Tupan merupakan salah satu warga yang tinggal di atas perbukitan. Diketahui perbukitan tersebut hanya ditinggali dua keluarga saja.
Setelah sampai gang yang dituju, sepeda motor kami pun harus diparkirkan. Pasalnya jalan yang harus dilalui selanjutnya menanjak dan terjal sehingga sulit dilalui sepeda motor. Akhirnya kami melanjutkan perjalanan dengan berjalan kaki.
Selain menanjak, jalan yang kami lalui banyak tertutup dedaunan. Setelah 15 hingga 20 menit berjalan kaki, kami tiba di permukiman Padukuhan Suru. Saat memasuki Padukuhan Suru, kami disuguhi pemandangan sejumlah rumah kosong.
Setelah berjalan sekitar 150 meter, di sisi kiri ada dua rumah milik Winarno dan tujuh orang keluarganya. Saat Kompas.com datang, hanya ada istri Winarno yakni Sugiyanti beserta dua cucu dan anak, serta menantunya.

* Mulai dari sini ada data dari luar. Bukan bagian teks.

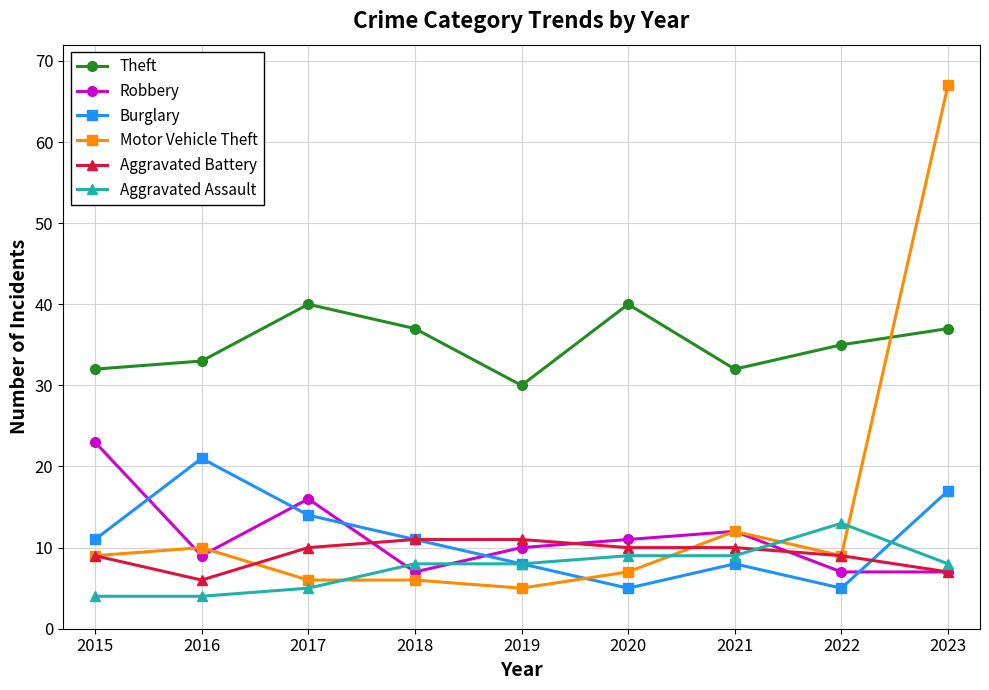

Between 2018 and 2023, which series saw the biggest shift?

Motor Vehicle Theft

Baca juga: Kisah Dua Keluarga Tersisa di Atas Perbukitan Gunungkidul, Dihantui Serangan Monyet
Sambil menggendong cucunya, Sugiyanti mengantarkan kami ke rumah Tupan. Kami menyusuri tanjakan terjal dan sepi. Sesekali terdengar suara burung dan hewan liar lainnya.

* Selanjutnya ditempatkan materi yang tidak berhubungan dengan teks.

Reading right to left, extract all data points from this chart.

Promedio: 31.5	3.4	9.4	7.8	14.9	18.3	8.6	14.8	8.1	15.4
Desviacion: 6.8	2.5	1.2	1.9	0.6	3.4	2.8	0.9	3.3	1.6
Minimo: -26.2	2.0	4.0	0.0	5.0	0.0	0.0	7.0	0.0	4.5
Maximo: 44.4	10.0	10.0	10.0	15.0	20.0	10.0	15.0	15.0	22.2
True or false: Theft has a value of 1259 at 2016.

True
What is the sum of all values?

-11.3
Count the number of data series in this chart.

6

Sugiyanti mengungkapkan bahwa kawasan ini dulu cukup ramai. Dia mengatakan puluhan kepala keluarga (KK) sempat bermukin di wilayah tersebut.

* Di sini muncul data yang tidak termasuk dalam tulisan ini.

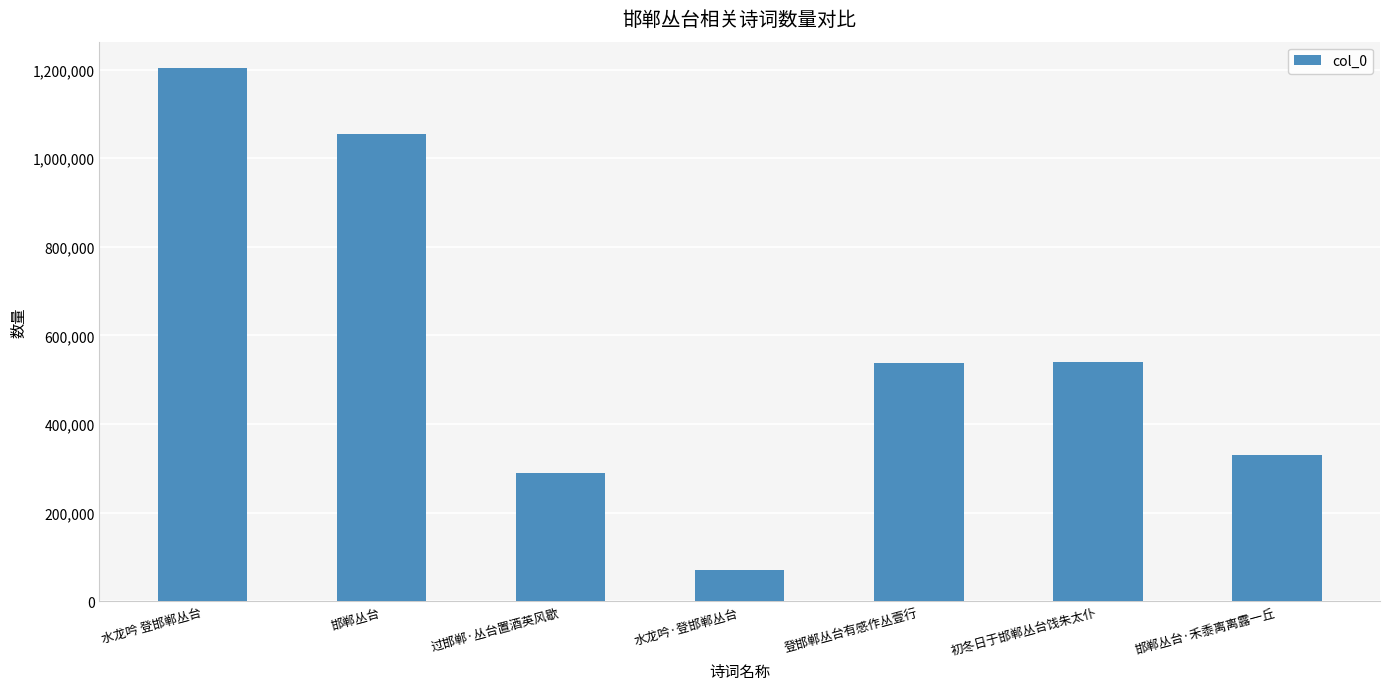

Read the value at 邯郸丛台.

1055561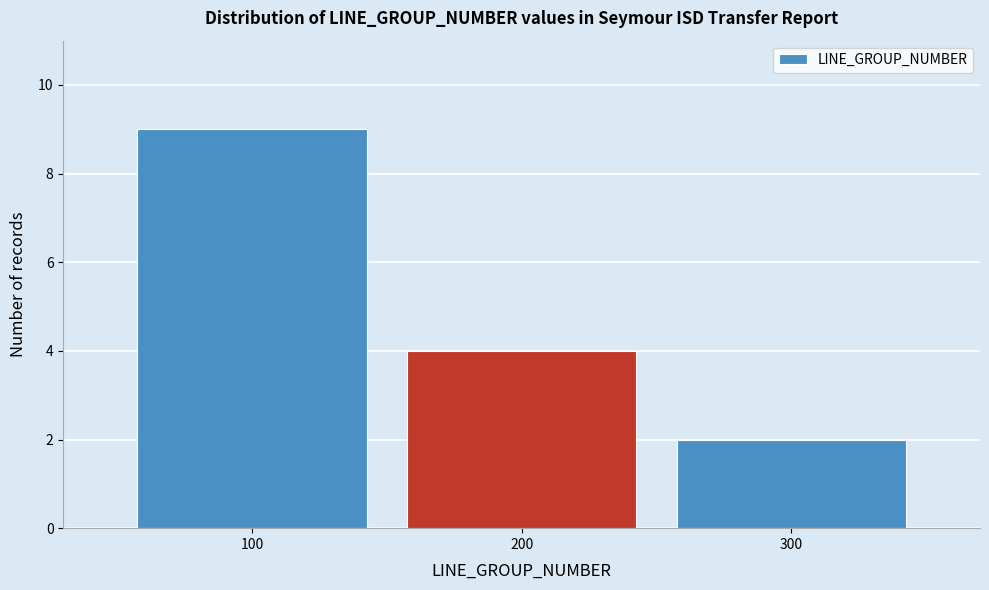

Reading left to right, list every bar in this chart as the range it spans on the x-axis followed by its height. The values are not printed on the chart, so give them approximately, as read against the axis.

50 to 150: 9
150 to 250: 4
250 to 350: 2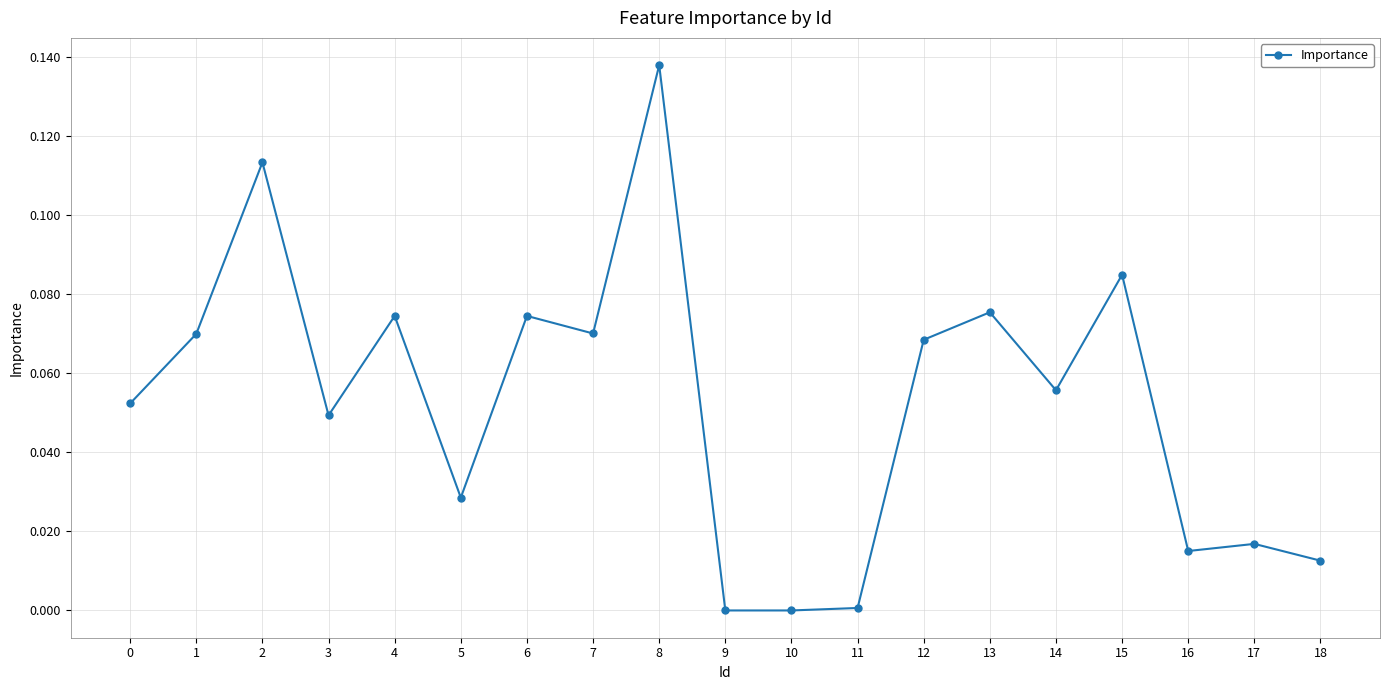

Which label corresponds to the largest value in the chart?

8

"Dulu di sini ada banyak rumah, total ada 22 KK. Sekarang tinggal kami dan Tupan. Lainnya sudah pindah," kata Sugiyanti bercerita sambil menyuapi cucunya, Senin (28/8/2023).
Istri Tupan, adik dari suaminya, saat ini menjabat Ketua RT untuk dua keluarga yang tinggal di perbukitan tersebut. Setelah berjalan sekitar 15 menit, akhirnya sampai di sebuah rumah limasan dengan dinding kayu, bambu dan seng.
Selain itu tampak kandang sapi berukuran besar. Sapi di dalam kandang tersebut milik orang lain yang dititipkan ke Tupan untuk diperlihara. Sugiyanti memanggil nama Tupan, namun tidak ada jawaban. Dia pun melanjutkan ceritanya tentang tempat tinggalnya tersebut.
Sugiyanti mengaku tak mudah untuk hidup di atas perbukitan tersebut. Untuk menikmati listrik, dia harus memasang meteran di bawah perbukitan dan menarik kabel hingga hampir 1 km.
Sementara untuk air bersih, dirinya menggunakan sumur dari bawah dan dipompa ke atas. Air itu, cukup untuk dikonsumsi delapan orang keluarganya. Sebelumnya ada sembilan orang, dan baru sepekan ibunya yang berusia 115 tahun meninggal dunia.
Belum lagi ancaman monyet ekor panjang yang beberapa hari sekali menyambangi rumah dan ladang.
"Sekarang di sini parah, monyet ekor panjang itu sampai ke rumah. Selain tanaman, mereka juga masuk ke rumah," kata Sugiyanti.
Meski hidup serba terbatas dan penuh kesulitan, Sugianti mengaku tak ada pilihan selain bertahan. Pasalnya untuk pindah dari atas bukit butuh biaya tidak sedikit.